From the entries below, output the line with "SERVICE. APPELEZ-NOUS :(+33) 06 60 61" and each following line up to and including the line with "SONORISATION", exactly as written.

Collection entries:
--- START ---
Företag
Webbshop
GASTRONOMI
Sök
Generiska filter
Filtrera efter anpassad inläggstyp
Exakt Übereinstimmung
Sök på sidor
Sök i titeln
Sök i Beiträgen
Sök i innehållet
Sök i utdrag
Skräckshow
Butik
--- END ---
--- START ---
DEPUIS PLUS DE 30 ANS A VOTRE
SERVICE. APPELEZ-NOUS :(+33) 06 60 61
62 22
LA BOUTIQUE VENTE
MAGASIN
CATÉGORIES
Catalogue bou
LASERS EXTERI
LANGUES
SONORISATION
--- END ---
--- START ---
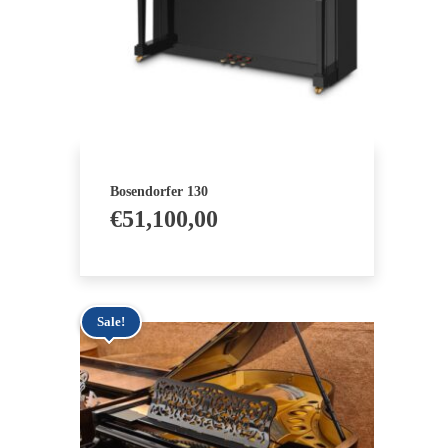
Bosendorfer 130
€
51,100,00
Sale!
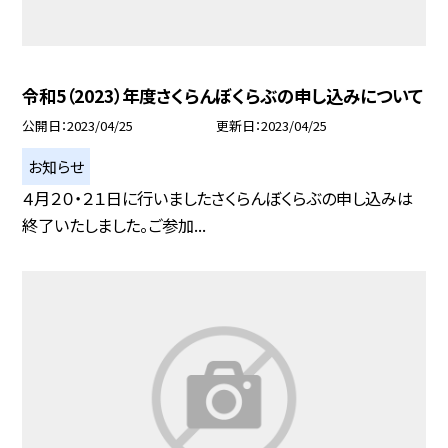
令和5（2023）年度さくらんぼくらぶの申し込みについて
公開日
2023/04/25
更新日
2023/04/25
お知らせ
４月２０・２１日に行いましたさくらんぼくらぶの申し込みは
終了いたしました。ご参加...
--- END ---
> YOUR SOLUTION
SERVICE. APPELEZ-NOUS :(+33) 06 60 61
62 22
LA BOUTIQUE VENTE
MAGASIN
CATÉGORIES
Catalogue bou
LASERS EXTERI
LANGUES
SONORISATION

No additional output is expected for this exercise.